Miejsce gdzie warszawiacy spotykają się z ocalonymi i świadkami Powstania Warszawskiego doczekało się swojej nazwy. Skwer „Sierpnia 1944” znajduje się u zbiegu ulic Wolskiej i Płockiej. Nazwa już od lat była używana w mowie potocznej.
Radny Woli, Adam Matusik informuje, że w tym miejscu zawiązała się silna społeczność która kultywuje pamięć tragicznych wydarzeń 1944 roku.
– Wniosek o nadanie nazwy skweru 'Sierpnia 1944 roku’ był rezultatem wielu próśb mieszkańców z tej okolicy, którzy już od paru lat dążyli do nadania tej nazwy. Mieszkańcy stworzyli także stowarzyszenie, czyli lokalna społeczność, która kultywowała pamięć o tragicznych wydarzeniach Powstania Warszawskiego i tzw. Rzezi Woli – mówi.

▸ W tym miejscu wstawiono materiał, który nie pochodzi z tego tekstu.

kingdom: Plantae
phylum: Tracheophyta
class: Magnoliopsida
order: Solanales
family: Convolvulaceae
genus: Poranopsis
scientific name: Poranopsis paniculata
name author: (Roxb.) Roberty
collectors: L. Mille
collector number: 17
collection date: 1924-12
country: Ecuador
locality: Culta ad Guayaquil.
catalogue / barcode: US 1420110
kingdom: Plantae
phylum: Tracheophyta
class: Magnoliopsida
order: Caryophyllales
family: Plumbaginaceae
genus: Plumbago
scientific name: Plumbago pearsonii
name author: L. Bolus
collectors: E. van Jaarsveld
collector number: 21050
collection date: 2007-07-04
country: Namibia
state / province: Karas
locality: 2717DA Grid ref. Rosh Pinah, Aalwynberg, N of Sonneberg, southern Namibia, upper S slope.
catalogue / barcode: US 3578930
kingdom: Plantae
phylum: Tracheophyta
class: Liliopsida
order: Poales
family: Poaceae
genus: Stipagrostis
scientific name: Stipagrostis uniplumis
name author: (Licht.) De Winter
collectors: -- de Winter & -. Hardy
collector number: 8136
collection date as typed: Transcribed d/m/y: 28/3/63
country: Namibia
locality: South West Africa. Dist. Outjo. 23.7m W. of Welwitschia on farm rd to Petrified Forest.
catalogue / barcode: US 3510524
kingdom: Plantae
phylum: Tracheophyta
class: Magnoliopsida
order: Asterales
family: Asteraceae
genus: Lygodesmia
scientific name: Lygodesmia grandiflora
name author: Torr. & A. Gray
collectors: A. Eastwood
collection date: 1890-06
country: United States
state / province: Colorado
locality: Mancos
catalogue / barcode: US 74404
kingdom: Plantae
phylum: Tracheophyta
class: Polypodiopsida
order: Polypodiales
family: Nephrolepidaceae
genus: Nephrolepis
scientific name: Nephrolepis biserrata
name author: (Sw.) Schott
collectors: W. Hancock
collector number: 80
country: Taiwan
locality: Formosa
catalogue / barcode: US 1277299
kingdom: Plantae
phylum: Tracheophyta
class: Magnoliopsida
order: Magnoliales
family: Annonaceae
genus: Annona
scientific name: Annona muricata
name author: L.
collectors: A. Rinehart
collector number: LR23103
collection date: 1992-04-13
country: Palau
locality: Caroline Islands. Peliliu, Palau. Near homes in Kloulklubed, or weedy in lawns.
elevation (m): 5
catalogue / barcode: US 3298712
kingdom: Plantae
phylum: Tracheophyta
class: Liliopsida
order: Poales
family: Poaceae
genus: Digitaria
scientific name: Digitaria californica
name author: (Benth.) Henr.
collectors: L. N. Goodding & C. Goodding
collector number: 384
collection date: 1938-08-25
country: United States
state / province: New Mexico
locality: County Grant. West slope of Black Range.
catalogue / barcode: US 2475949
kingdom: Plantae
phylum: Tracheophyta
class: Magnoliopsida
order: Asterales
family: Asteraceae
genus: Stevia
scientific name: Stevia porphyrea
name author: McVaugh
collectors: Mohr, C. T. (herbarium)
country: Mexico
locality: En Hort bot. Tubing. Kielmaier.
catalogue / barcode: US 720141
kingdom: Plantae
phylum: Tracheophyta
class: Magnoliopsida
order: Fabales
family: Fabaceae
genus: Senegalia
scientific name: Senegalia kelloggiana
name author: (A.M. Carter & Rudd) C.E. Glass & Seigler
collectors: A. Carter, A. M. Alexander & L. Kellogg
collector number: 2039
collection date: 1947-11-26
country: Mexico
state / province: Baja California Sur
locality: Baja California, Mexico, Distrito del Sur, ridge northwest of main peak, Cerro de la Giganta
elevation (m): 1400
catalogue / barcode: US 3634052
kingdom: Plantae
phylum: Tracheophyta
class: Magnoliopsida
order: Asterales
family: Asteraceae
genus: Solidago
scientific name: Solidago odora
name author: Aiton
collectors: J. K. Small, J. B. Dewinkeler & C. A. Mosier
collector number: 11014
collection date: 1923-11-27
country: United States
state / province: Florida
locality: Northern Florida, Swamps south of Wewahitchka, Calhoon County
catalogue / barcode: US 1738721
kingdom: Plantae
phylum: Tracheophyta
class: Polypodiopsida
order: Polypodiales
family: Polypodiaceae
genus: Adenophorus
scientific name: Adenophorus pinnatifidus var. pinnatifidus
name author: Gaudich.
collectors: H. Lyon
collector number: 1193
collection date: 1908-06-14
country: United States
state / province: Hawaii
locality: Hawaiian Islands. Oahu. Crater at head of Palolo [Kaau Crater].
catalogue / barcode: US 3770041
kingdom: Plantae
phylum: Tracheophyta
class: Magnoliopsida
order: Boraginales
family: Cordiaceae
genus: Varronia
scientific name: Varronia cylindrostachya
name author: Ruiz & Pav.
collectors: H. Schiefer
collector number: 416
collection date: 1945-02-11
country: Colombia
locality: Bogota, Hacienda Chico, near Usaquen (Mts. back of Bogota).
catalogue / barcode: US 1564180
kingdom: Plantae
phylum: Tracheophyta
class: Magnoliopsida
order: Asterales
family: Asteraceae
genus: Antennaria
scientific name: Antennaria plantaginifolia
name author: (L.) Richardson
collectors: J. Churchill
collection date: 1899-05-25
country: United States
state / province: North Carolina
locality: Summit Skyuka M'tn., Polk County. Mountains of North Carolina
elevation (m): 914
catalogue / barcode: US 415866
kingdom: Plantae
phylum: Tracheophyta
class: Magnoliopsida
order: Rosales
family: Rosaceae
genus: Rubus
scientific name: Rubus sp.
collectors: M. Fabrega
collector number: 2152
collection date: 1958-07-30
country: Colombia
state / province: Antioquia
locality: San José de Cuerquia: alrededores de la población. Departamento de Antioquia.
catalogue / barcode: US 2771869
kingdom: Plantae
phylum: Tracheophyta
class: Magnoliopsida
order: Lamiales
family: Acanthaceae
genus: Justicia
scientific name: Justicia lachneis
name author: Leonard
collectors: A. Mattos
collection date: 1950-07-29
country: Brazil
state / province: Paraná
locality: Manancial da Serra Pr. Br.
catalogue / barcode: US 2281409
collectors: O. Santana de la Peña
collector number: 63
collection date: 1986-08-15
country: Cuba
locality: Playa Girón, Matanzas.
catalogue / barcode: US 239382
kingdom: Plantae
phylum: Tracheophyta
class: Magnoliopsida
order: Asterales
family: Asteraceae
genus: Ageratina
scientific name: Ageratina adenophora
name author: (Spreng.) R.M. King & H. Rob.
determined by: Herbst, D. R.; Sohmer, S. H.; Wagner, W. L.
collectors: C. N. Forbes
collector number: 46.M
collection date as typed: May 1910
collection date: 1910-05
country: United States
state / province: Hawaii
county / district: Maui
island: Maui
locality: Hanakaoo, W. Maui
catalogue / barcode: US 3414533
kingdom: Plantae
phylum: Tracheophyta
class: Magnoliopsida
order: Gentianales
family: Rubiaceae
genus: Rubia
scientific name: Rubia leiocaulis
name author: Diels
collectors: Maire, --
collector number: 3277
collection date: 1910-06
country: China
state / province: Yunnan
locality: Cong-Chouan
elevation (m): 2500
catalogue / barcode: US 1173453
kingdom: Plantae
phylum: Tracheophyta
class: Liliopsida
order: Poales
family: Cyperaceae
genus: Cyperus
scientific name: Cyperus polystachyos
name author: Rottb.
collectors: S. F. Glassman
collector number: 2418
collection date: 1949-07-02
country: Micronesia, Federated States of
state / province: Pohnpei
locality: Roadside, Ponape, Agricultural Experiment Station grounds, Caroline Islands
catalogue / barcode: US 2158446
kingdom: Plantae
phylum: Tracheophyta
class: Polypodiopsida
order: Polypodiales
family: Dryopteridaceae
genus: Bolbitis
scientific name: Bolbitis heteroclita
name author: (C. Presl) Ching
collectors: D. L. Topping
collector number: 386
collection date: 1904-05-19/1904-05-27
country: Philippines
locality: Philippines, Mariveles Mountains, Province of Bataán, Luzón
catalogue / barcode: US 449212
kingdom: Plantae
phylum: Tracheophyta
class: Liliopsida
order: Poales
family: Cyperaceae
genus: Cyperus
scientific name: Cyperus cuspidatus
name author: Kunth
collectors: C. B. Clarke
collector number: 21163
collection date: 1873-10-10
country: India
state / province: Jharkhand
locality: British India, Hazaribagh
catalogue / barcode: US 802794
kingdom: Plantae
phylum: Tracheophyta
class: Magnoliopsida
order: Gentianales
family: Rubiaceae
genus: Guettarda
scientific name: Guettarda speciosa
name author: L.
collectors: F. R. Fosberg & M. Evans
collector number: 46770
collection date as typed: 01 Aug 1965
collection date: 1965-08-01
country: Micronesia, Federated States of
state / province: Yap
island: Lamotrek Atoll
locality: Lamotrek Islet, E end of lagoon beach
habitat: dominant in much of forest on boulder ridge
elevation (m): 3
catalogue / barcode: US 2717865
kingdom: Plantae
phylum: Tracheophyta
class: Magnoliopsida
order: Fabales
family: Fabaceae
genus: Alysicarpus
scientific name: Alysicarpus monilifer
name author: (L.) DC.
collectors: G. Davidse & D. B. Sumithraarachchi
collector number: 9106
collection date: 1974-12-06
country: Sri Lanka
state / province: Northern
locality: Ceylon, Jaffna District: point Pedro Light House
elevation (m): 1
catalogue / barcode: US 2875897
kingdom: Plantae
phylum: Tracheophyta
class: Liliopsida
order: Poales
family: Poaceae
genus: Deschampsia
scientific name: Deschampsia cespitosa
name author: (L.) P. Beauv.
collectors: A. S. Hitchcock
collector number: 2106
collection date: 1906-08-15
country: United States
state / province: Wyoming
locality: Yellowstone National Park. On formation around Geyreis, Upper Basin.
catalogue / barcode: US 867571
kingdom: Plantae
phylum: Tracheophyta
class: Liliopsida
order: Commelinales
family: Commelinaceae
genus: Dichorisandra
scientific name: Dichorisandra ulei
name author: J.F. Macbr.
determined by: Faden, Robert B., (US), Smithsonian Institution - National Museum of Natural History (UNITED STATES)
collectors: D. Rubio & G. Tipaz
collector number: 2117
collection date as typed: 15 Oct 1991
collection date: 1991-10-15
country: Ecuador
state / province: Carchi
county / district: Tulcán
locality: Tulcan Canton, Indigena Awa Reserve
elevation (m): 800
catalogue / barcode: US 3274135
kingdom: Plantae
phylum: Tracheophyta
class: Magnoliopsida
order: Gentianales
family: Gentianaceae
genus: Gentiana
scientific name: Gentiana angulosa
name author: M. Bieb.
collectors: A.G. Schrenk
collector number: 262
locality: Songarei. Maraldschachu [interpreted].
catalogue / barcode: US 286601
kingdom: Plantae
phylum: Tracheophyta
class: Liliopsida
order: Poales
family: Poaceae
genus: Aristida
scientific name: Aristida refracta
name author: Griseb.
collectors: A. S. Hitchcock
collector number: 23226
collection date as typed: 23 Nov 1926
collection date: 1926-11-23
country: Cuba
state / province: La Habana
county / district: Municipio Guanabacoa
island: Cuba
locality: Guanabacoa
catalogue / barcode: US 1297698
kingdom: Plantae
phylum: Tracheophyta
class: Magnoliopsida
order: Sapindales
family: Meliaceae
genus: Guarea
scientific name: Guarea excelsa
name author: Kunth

Skwer powstał na prośbę mieszkańców.
– Na tych terenach, w tej okolicy hitlerowcy dokonywali masowych mordów. Wokół skweru tradycji i tej tragicznej historii zbudowały się relacje sąsiedzkie. Odbywają się spotkania plenerowe i koncerty – dodaje radny.
Inicjatywę wsparło Muzeum Powstania Warszawskiego. W tym miejscu 3 sierpnia 1944 roku hitlerowcy dokonali mordu na ok. 150 osobach. To w tej okolicy odbyła się egzekucja personelu medycznego i chorych ze Szpitala Wolskiego.